Ormai le lacrime avevano inondato il mio viso non trovando più spazio all'interno degli occhi.
Mi rivestii e presi la borsa, diedi un bacio sulla fronte della mia dolce Dì e mi diressi verso la porta.
Avevo la mano sopra la maniglia della porta quando girandomi verso di lei ancora in lacrime le dissi "Dì, ti voglio bene...torna presto da me!". Chiusi gli occhi sospirando ed aprii la porta.
"K...Kris...."
Mi girai di scatto spalancando gli occhi ancora colmi di lacrime, gettai a terra la borsa e corsi verso il letto.
"Dì, Dianna sono qui. Sì, sono io Kristen. Svegliati Dianna. Sono qui, sono io!"
Nel frattempo arrivarono medici ed infermieri, alcuni dei quali addetti a prendermi di peso e portarmi fuori dalla stanza.
"Cazzo NO! Non ancora, lasciatemi dentro ha parlato. Mi ha chiamata!" urlai agli infermieri che mi portarono nella fottuta sala d'attesa.
Lì c'era Rachel, seduta come se stesse aspettando qualcuno, come se sapesse che sarei finita lì.
"Signorina si calmi, appena sappiamo qualcosa sarà avvisata. Ora ci sono i medici e devono pensarci loro."
"Andate pure, ci penso io" disse Rachel allontanado gli infermieri da me. Prese la mia spalla con la sua mano e mi spinse delicatamente verso la sedia, in modo da lasciarmi sedere.
"Stai tranquilla Kristen, quando i pazienti si risvegliano dal coma, soprattutto se lungo più di qualche settimana, devono essere sottoposti a controlli specifici per la loro incolumità. Un coma lungo due mesi non è da prendere alla leggera, stanno solo facendo ciò che è necessario per la salute di Dianna."
"Ma io..." mi prese la mano e la strinse nella sua.
"Lo so, lo so. Ora tu devi solo smettere di piangere e pensare che tutto si potrà sistemare, hai pregato per lei non lo dimenticare."
Presi dalla tasca dei jeans un fazzoletto e mi asciugai il viso.
"Vado...a chiamare i miei amici così vengono qui." sorrise ed annuì.

"Pronto?"
"Nina...vieni. Sono all'ospedale, da Dianna. Si è...si è...oddio Nina non lo so mi ha chiamata e poi i medici mi hanno fatta trascinare fuori dalla stanza. Ti prego venite!" ed ecco nuovamente le lacrime ricoprire il mio volto.

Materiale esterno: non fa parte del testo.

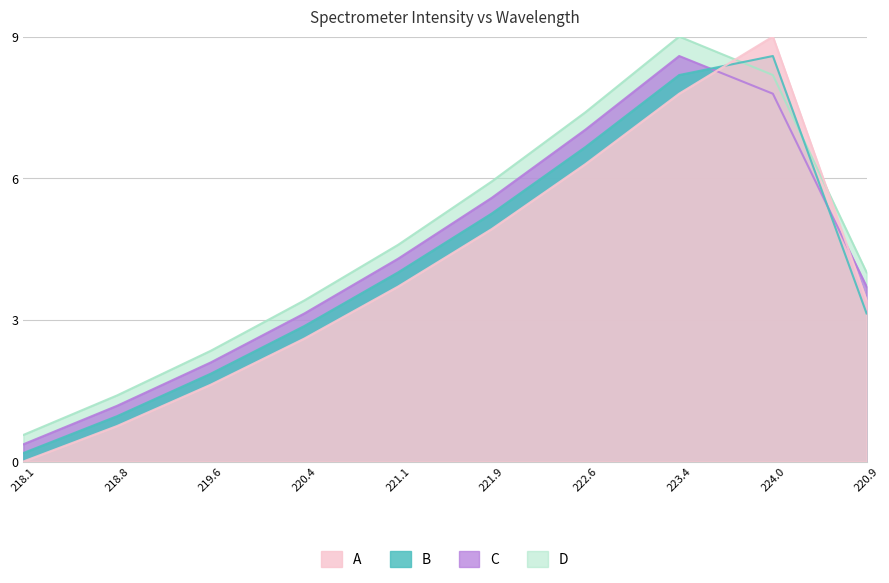

Does the chart have visible grid lines?

Yes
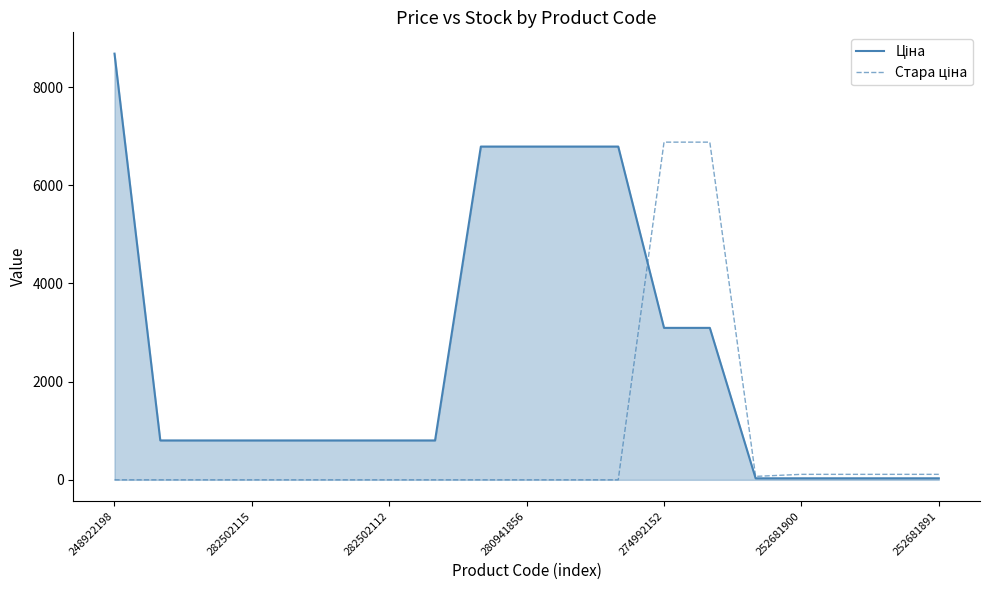

What is the maximum value shown in the chart?

8679.5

"Arriviamo!" rispose Nina e riattaccò subito.
Passarono circa 30 minuti prima che Nina, Ed e Thomas arrivassero in ospedale. Appena vidi Nina attraverso la porta le corsi incontro e l'abbracciai con tutta la forza rimasta nel mio corpo.

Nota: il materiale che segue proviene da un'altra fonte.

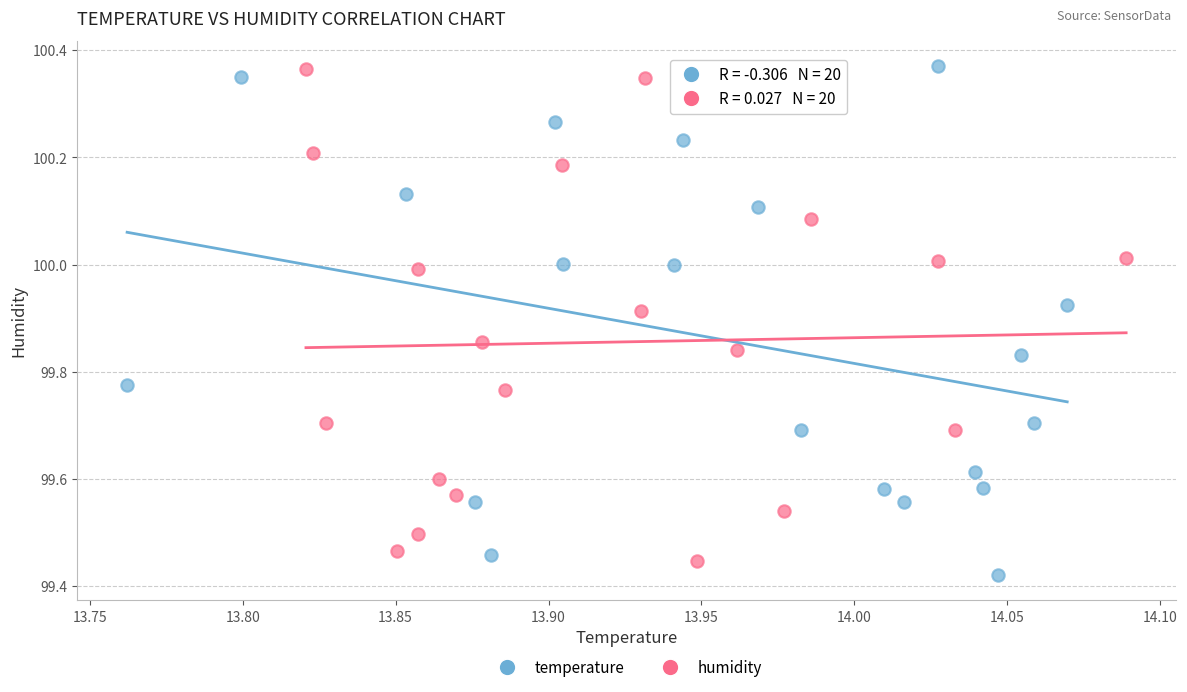

What are all the series names shown in the legend?

temperature, humidity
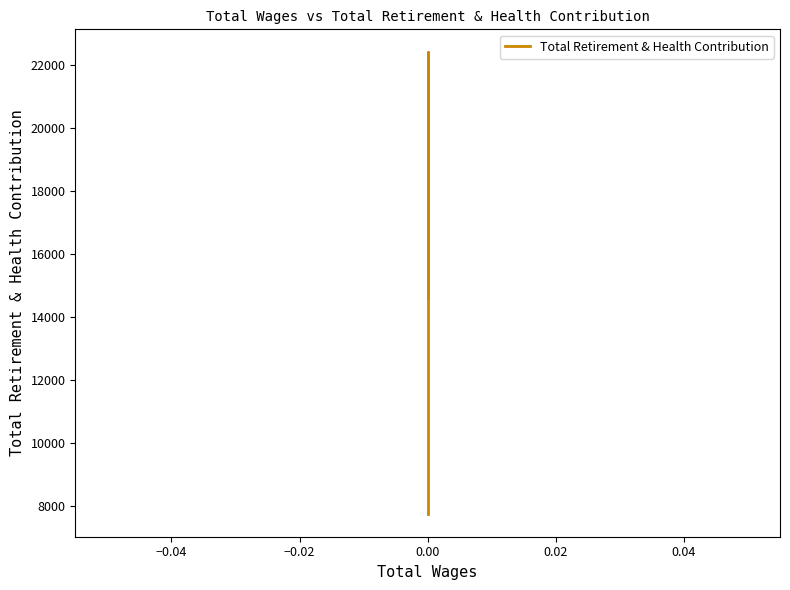

Reading left to right, what are all the values shown in this chart?

7752	22395	14599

Sentii una calda mano sulla mia schiena, staccai la presa da Nina e mi voltai. Era Thomas, con gli occhi lucidi, probabilmente pieni di lacrime che non voleva far uscire, e lo sguardo di chi spera tutto possa risolversi presto. Mi fiondai nelle sue braccia che mi strinsero il più possibile senza farmi male.
Mi baciò i capelli e subito dopo posò la sua guancia su di essi.
Rimasi a lungo stretta a lui, senza un vero perché ma provavo un leggero senso di protezione.
"Andrà tutto bene Kristen, te lo prometto." sussurrò e trasportata dal suono delle sue parole spinsi un braccio fuori dalla sua presa per prendergli un fianco e stringerlo con forza - volevo sentisse la mia silenziosa risposta.

"KRISTEN!" urlò Rachel che nel frattempo era andata in fondo al corridoio proprio davanti la stanza di Dianna.
Di scatto mi girai staccandomi da Thomas e guardai in fondo al corridoio già inondata dalle lacrime incessanti.